Work item:
Return an exact copy of the data, starting at its first line and ending at the line that contains "O deputado Gugu", minus any pictures.
╔══
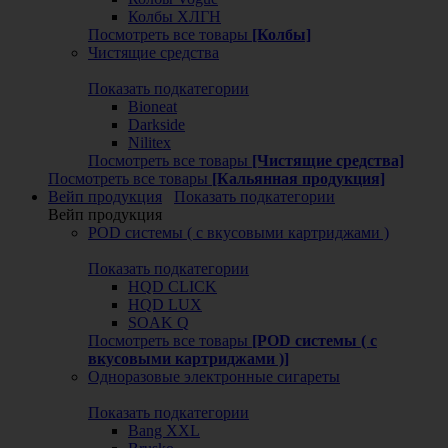
Колбы ХЛГН
Посмотреть все товары
[Колбы]
Чистящие средства
Показать подкатегории
Bioneat
Darkside
Nilitex
Посмотреть все товары
[Чистящие средства]
Посмотреть все товары
[Кальянная продукция]
Вейп продукция
Показать подкатегории
Вейп продукция
POD системы ( с вкусовыми картриджами )
Показать подкатегории
HQD CLICK
HQD LUX
SOAK Q
Посмотреть все товары
[POD системы ( с
вкусовыми картриджами )]
Одноразовые электронные сигареты
Показать подкатегории
Bang XXL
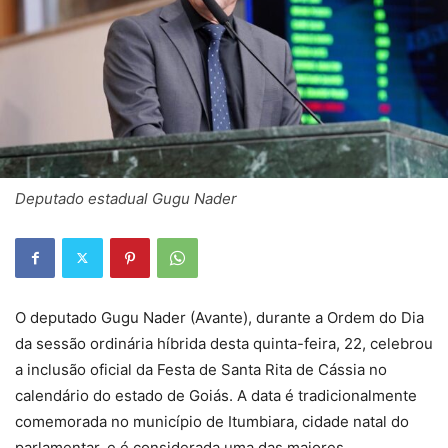
Deputado estadual Gugu Nader
O deputado Gugu Nader (Avante), durante a Ordem do Dia
da sessão ordinária híbrida desta quinta-feira, 22, celebrou
a inclusão oficial da Festa de Santa Rita de Cássia no
calendário do estado de Goiás. A data é tradicionalmente
comemorada no município de Itumbiara, cidade natal do
parlamentar, e é considerada uma das maiores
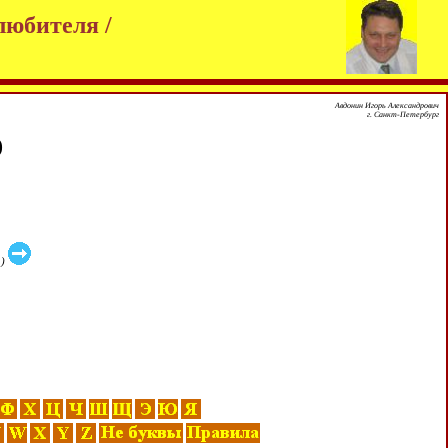
любителя /
Авдонин Игорь Александрович
г. Санкт-Петербург
)
.)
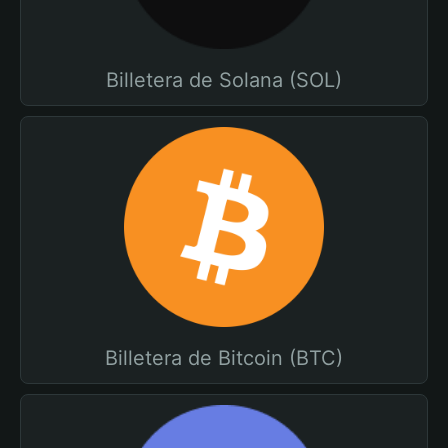
Billetera de Solana (SOL)
Billetera de Bitcoin (BTC)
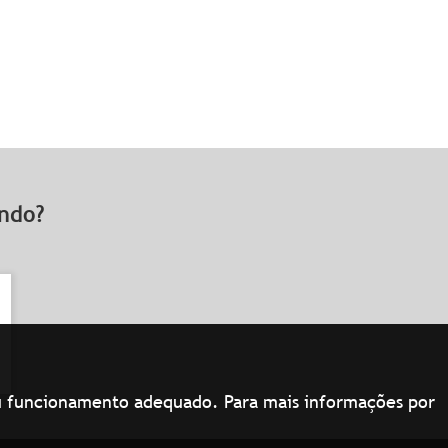
rando?
seu funcionamento adequado. Para mais informações por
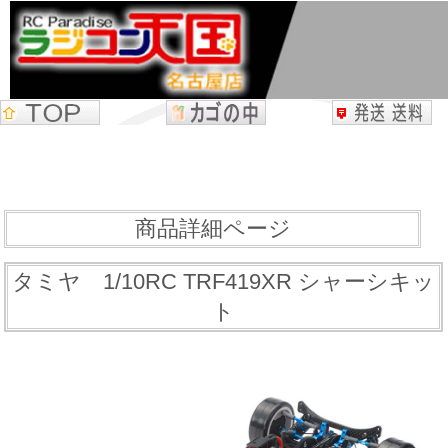
商品詳細ページ
タミヤ 1/10RC TRF419XR シャーシキッ
ト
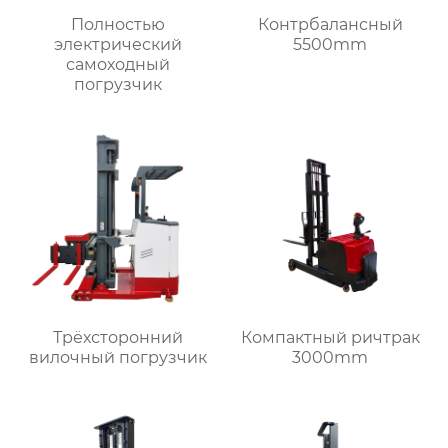
Полностью
Контрбалансный
электрический
5500mm
самоходный
погрузчик
Трёхсторонний
Компактный ричтрак
вилочный погрузчик
3000mm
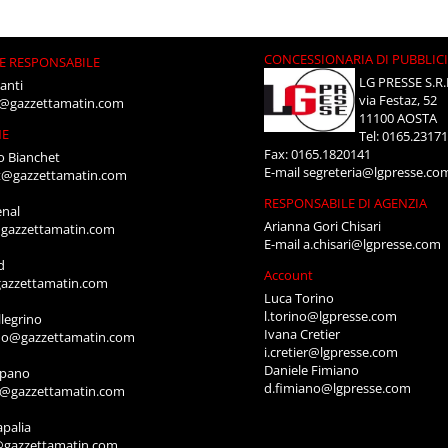
CONCESSIONARIA DI PUBBLIC
E RESPONSABILE
LG PRESSE S.R.
anti
via Festaz, 52
i@gazzettamatin.com
11100 AOSTA
NE
Tel: 0165.2317
Fax: 0165.1820141
o Bianchet
E-mail
segreteria@lgpresse.co
t@gazzettamatin.com
RESPONSABILE DI AGENZIA
enal
Arianna Gori Chisari
gazzettamatin.com
E-mail
a.chisari@lgpresse.com
d
Account
azzettamatin.com
Luca Torino
l.torino@lgpresse.com
legrino
Ivana Cretier
ino@gazzettamatin.com
i.cretier@lgpresse.com
Daniele Fimiano
mpano
d.fimiano@lgpresse.com
o@gazzettamatin.com
apalia
@gazzettamatin.com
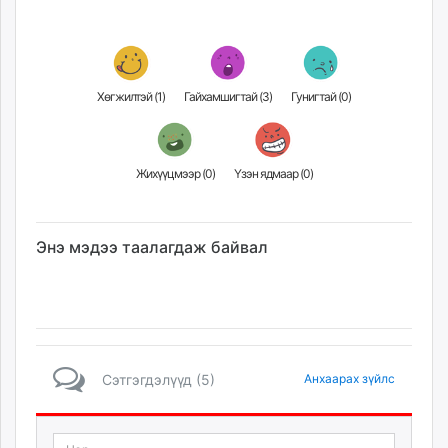
Хөгжилтэй (
1
)
Гайхамшигтай (
3
)
Гунигтай (
0
)
Жихүүцмээр (
0
)
Үзэн ядмаар (
0
)
Энэ мэдээ таалагдаж байвал
Сэтгэгдэлүүд (5)
Анхаарах зүйлс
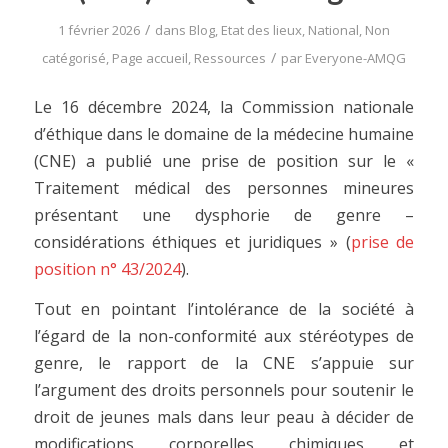
/
1 février 2026
dans
Blog
,
Etat des lieux
,
National
,
Non
/
catégorisé
,
Page accueil
,
Ressources
par
Everyone-AMQG
Le 16 décembre 2024, la Commission nationale
d’éthique dans le domaine de la médecine humaine
(CNE) a publié une prise de position sur le «
Traitement médical des personnes mineures
présentant une dysphorie de genre –
considérations éthiques et juridiques » (
prise de
position n° 43/2024
).
Tout en pointant l’intolérance de la société à
l’égard de la non-conformité aux stéréotypes de
genre, le rapport de la CNE s’appuie sur
l’argument des droits personnels pour soutenir le
droit de jeunes mals dans leur peau à décider de
modifications corporelles chimiques et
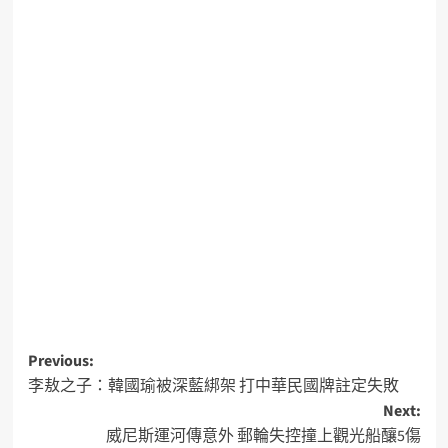
Previous:
李敖之子：韓國瑜被深藍綁架 打中華民國牌註定失敗
Next:
威尼斯運河傳意外 郵輪失控撞上觀光船釀5傷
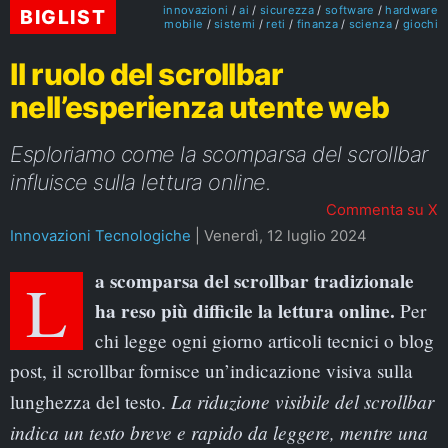
innovazioni
ai
sicurezza
software
hardware
BIGLIST
mobile
sistemi
reti
finanza
scienza
giochi
Il ruolo del scrollbar
nell’esperienza utente web
Esploriamo come la scomparsa del scrollbar
influisce sulla lettura online.
Commenta su X
Innovazioni Tecnologiche
|
Venerdì, 12 luglio 2024
La scomparsa del scrollbar tradizionale
ha reso più difficile la lettura online.
Per
chi legge ogni giorno articoli tecnici o blog
post, il scrollbar fornisce un’indicazione visiva sulla
La riduzione visibile del scrollbar
lunghezza del testo.
indica un testo breve e rapido da leggere, mentre una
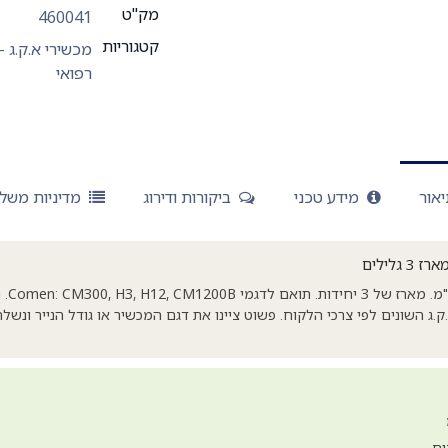
מק"ט
460041
קטגוריות
מכשירי א.ק.ג - ECG
רפואי
אור
מידע טכני
ביקורות ודירוג
מדיניות משל
גלילי 
.ק.ג השונים לפי צרכי הלקוח. פשוט ציינו את דגם המכשיר או גודל הנייר 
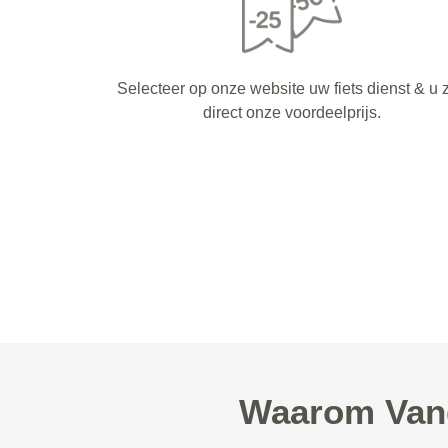
Selecteer op onze website uw fiets dienst & u z
direct onze voordeelprijs.
Waarom Vand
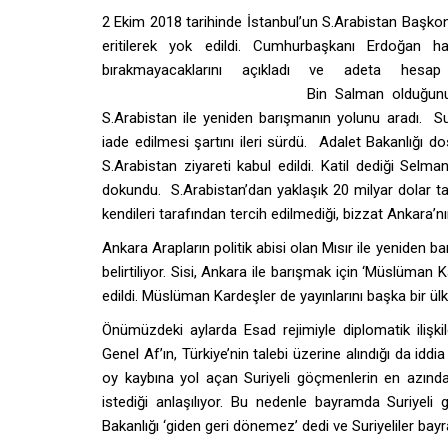
2 Ekim 2018 tarihinde İstanbul’un S.Arabistan Başkon
eritilerek yok edildi. Cumhurbaşkanı Erdoğan h
bırakmayacaklarını açıkladı ve adeta hes
Suudi Arabistan Veliaht Prensi
Bin Salman olduğunu 
S.Arabistan ile yeniden barışmanın yolunu aradı. Suu
iade edilmesi şartını ileri sürdü. Adalet Bakanlığ
S.Arabistan ziyareti kabul edildi. Katil dediği Sel
dokundu. S.Arabistan’dan yaklaşık 20 milyar dolar tal
kendileri tarafından tercih edilmediği, bizzat Ankara’nı
Ankara Arapların politik abisi olan Mısır ile yeniden
belirtiliyor. Sisi, Ankara ile barışmak için ‘Müslüman 
edildi. Müslüman Kardeşler de yayınlarını başka bir 
Önümüzdeki aylarda Esad rejimiyle diplomatik ilişkile
Genel Af’ın, Türkiye’nin talebi üzerine alındığı da iddi
oy kaybına yol açan Suriyeli göçmenlerin en azında b
istediği anlaşılıyor. Bu nedenle bayramda Suriyeli gö
Bakanlığı ‘giden geri dönemez’ dedi ve Suriyeliler bay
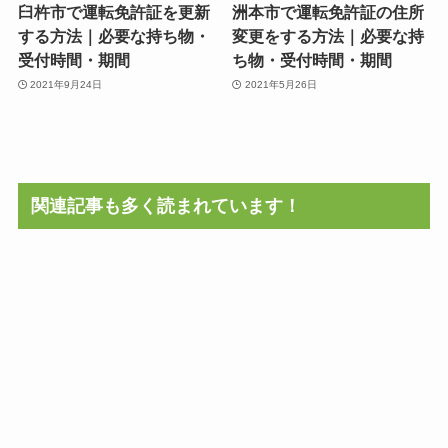
臼杵市で運転免許証を更新
洲本市で運転免許証の住所
する方法｜必要な持ち物・
変更をする方法｜必要な持
受付時間・期間
ち物・受付時間・期間
2021年9月24日
2021年5月26日
関連記事も多く読まれています！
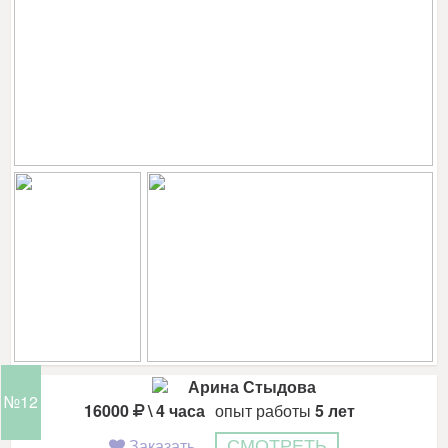
Арина Стыдова
№12
16000
\ 4 часа
опыт работы
5 лет
Заказать
СМОТРЕТЬ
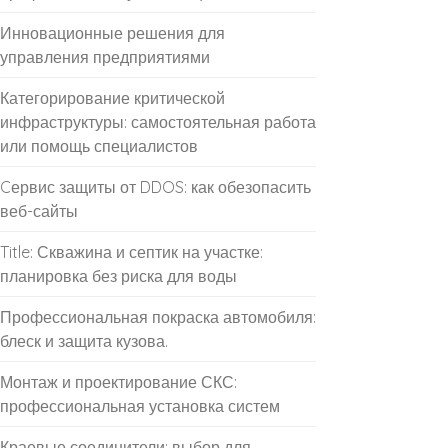
Инновационные решения для
управления предприятиями
Категорирование критической
инфраструктуры: самостоятельная работа
или помощь специалистов
Cервис защиты от DDOS: как обезопасить
веб-сайты
Title: Скважина и септик на участке:
планировка без риска для воды
Профессиональная покраска автомобиля:
блеск и защита кузова.
Монтаж и проектирование СКС:
профессиональная установка систем
Краевые соединители: выбор для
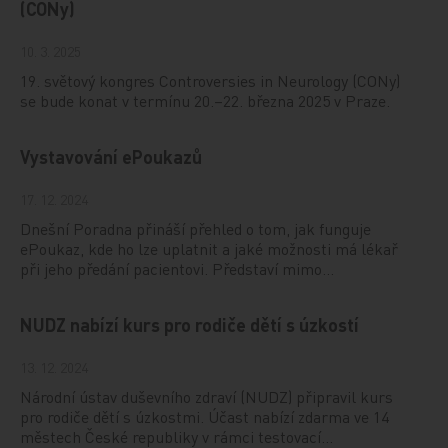
(CONy)
10. 3. 2025
19. světový kongres Controversies in Neurology (CONy)
se bude konat v termínu 20.–22. března 2025 v Praze.
Vystavování ePoukazů
17. 12. 2024
Dnešní Poradna přináší přehled o tom, jak funguje
ePoukaz, kde ho lze uplatnit a jaké možnosti má lékař
při jeho předání pacientovi. Představí mimo…
NUDZ nabízí kurs pro rodiče dětí s úzkostí
13. 12. 2024
Národní ústav duševního zdraví (NUDZ) připravil kurs
pro rodiče dětí s úzkostmi. Účast nabízí zdarma ve 14
městech České republiky v rámci testovací…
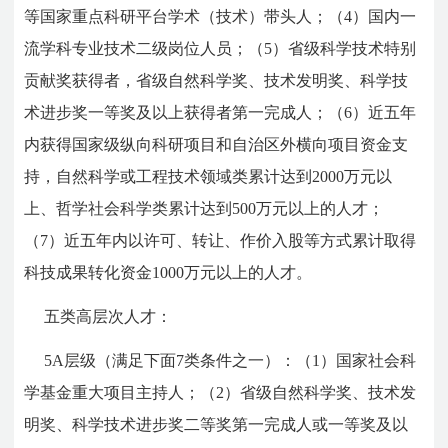
等国家重点科研平台学术（技术）带头人；（4）国内一
流学科专业技术二级岗位人员；（5）省级科学技术特别
贡献奖获得者，省级自然科学奖、技术发明奖、科学技
术进步奖一等奖及以上获得者第一完成人；（6）近五年
内获得国家级纵向科研项目和自治区外横向项目资金支
持，自然科学或工程技术领域类累计达到2000万元以
上、哲学社会科学类累计达到500万元以上的人才；
（7）近五年内以许可、转让、作价入股等方式累计取得
科技成果转化资金1000万元以上的人才。
五类高层次人才：
5A层级（满足下面7类条件之一）：（1）国家社会科
学基金重大项目主持人；（2）省级自然科学奖、技术发
明奖、科学技术进步奖二等奖第一完成人或一等奖及以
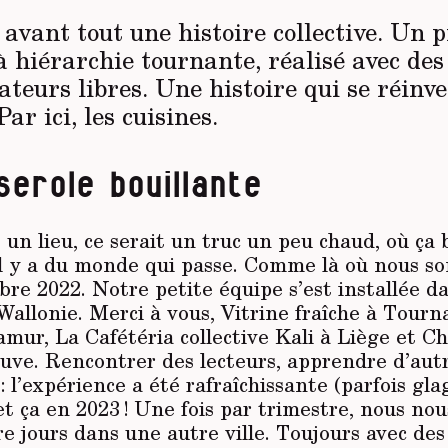
t avant tout une histoire collective. Un p
à hiérarchie tournante, réalisé avec des 
ateurs libres. Une histoire qui se réinve
r ici, les cuisines.
erole bouillante
 un lieu, ce serait un truc un peu chaud, où ça 
 il y a du monde qui passe. Comme là où nous s
re 2022. Notre petite équipe s’est installée da
allonie. Merci à vous, Vitrine fraîche à Tourna
mur, La Cafétéria collective Kali à Liège et Ch
uve. Rencontrer des lecteurs, apprendre d’autr
 : l’expérience a été rafraîchissante (parfois gla
t ça en 2023 ! Une fois par trimestre, nous nou
 jours dans une autre ville. Toujours avec des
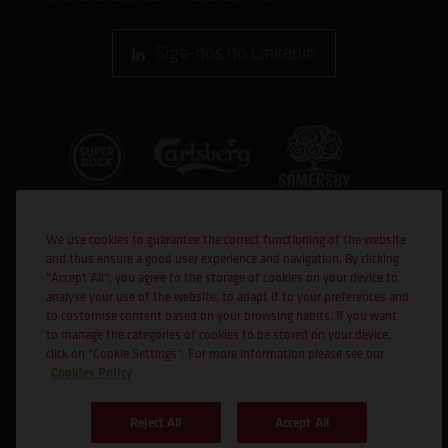
Siga-nos no Linkedin
We use cookies to guarantee the correct functioning of the website
and thus ensure a good user experience and navigation. By clicking
"Accept All", you agree to the storage of cookies on your device to
analyse your use of the website, to adapt it to your preferences and
to customise content based on your browsing habits. If you want
Cofinanciado por:
to manage the categories of cookies to be stored on your device,
click on "Cookie Settings". For more information please see our
Cookies Policy
Reject All
Accept All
╚══
Answer for this exercise:
Колбы ХЛГН
Посмотреть все товары
[Колбы]
Чистящие средства
Показать подкатегории
Bioneat
Darkside
Nilitex
Посмотреть все товары
[Чистящие средства]
Посмотреть все товары
[Кальянная продукция]
Вейп продукция
Показать подкатегории
Вейп продукция
POD системы ( с вкусовыми картриджами )
Показать подкатегории
HQD CLICK
HQD LUX
SOAK Q
Посмотреть все товары
[POD системы ( с
вкусовыми картриджами )]
Одноразовые электронные сигареты
Показать подкатегории
Bang XXL
Deputado estadual Gugu Nader
O deputado Gugu Nader (Avante), durante a Ordem do Dia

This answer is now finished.